3.大肠杆菌作为目前最常见的生物催化宿主之一，已经有多种生物化工产品实现了量产，但利用大肠杆菌生产丙酸并不多见。
4.丙酸及其衍生物在工业上的应用领域十分广泛，主要应用于食品防腐、饲料储藏、医药中间体合成、农业除草剂合成、有机合成中间体等方面。目前主要利用丙酸杆菌厌氧发酵生产丙酸，发酵周期一般在10天以上，副产物，如乙酸、琥珀酸等杂质有机酸较多，存在反应条件苛刻、不宜分离纯化等缺点。降低生产成本，提高转化率是丙酸工业化生产中急需解决的问题。
5.l-苏氨酸是一种必需氨基酸，主要通过微生物发酵的方法制备，目前已经具备成熟的生产工艺，且全球产能面临过剩的风险。综合分析恶臭假单胞菌kt2440的代谢途径，利用l-苏氨酸生产更高附加值的高纯度丙酸，具有更加广阔的市场和价值。

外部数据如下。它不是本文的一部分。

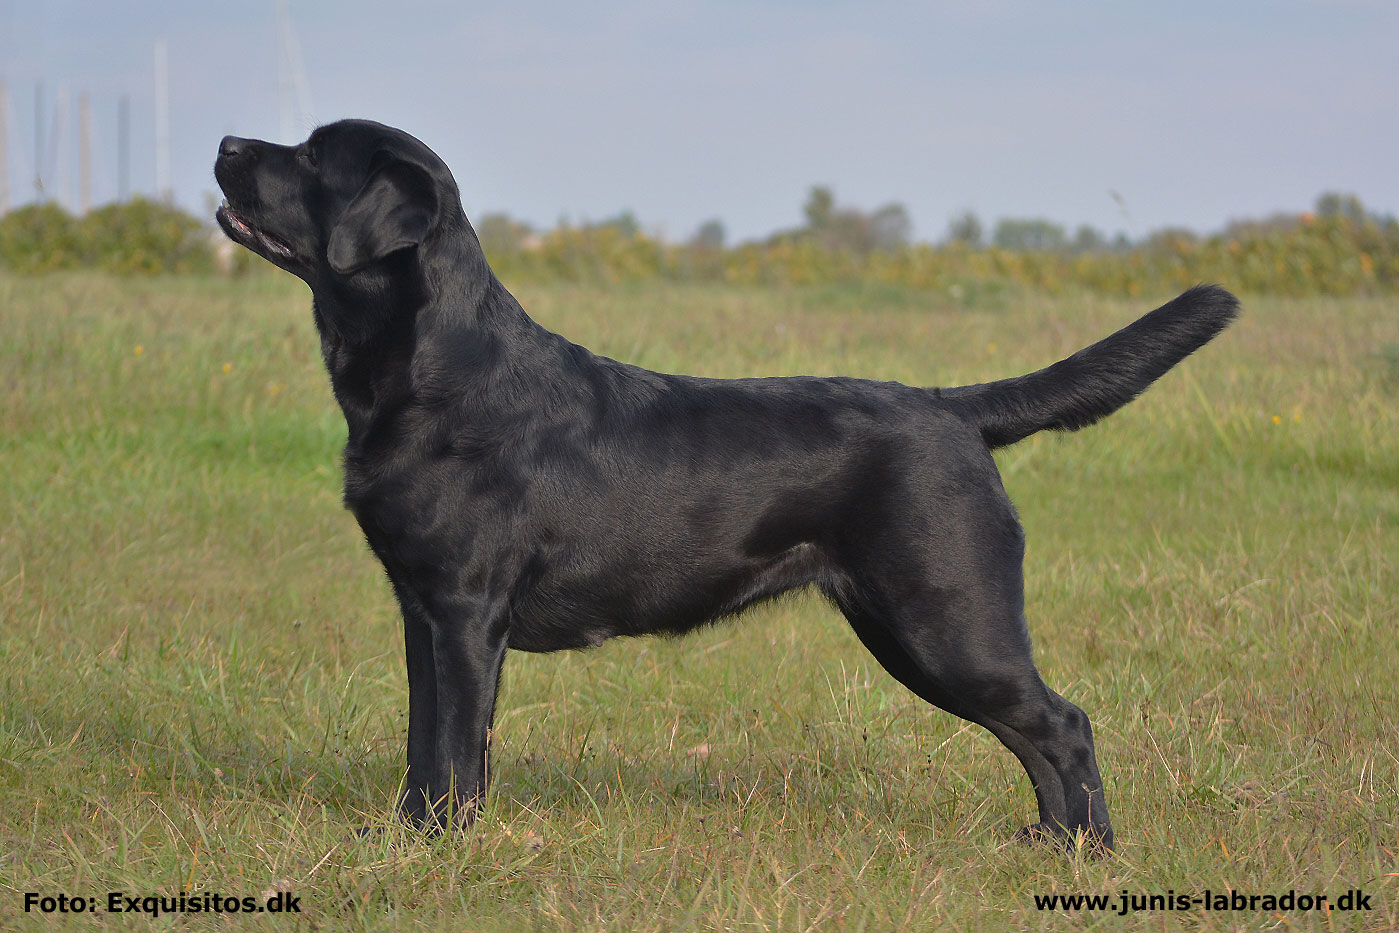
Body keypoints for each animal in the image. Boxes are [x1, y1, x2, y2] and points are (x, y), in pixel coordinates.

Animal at [209, 120, 1236, 850]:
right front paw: (405, 837)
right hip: (912, 625)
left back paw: (1087, 853)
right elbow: (428, 745)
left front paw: (440, 850)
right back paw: (1046, 841)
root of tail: (951, 408)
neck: (434, 372)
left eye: (312, 154)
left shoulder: (465, 609)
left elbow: (458, 749)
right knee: (1037, 731)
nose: (223, 145)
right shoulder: (422, 608)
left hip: (945, 618)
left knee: (1062, 721)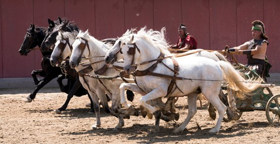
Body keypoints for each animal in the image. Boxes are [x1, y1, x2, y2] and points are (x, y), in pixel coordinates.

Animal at [105, 27, 260, 133]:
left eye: (128, 49)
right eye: (122, 50)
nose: (126, 69)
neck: (153, 65)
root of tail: (217, 64)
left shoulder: (160, 91)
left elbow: (144, 101)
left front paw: (157, 110)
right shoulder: (143, 89)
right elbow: (123, 86)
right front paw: (127, 105)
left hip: (209, 93)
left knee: (222, 107)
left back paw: (215, 129)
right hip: (193, 93)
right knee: (192, 111)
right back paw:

在之前的专利中，已经探索了l-苏氨酸作为底物，经过催化生成2-酮丁酸后，在辅酶coa的参与下生成丙酰coa，进一步生成丙酸。


技术实现要素：

6.本发明的目的是提供新的构建途径获得重组菌，所述重组菌可用于催化苏氨酸获得丙酸。
7.为实现上述目的，第一个方面，本发明提供重组菌，所述重组菌表达2-酮异戊酸脱酸酶(也叫酮酸脱羧酶)。
8.所述2-酮异戊酸脱酸酶可选自下述任一种蛋白质：
9.a1)由编码链的编码序列如seq id no.3所示的dna分子编码的蛋白质；
10.a2)将a1)所示的蛋白质经过氨基酸残基的取代和/或缺失和/或添加得到的与a1)所示的蛋白质具有80％以上的同一性且具有2-酮异戊酸脱酸酶活性的蛋白质；
11.a3)在a1)或a2)的n末端或/和c末端连接蛋白标签得到的融合蛋白质。
12.进一步地，上述的重组菌可为将受体菌的基因组进行改造得到的重组菌，所述改造可包括使所述受体菌表达所述2-酮异戊酸脱酸酶，所述受体菌可为假单胞菌或大肠杆菌。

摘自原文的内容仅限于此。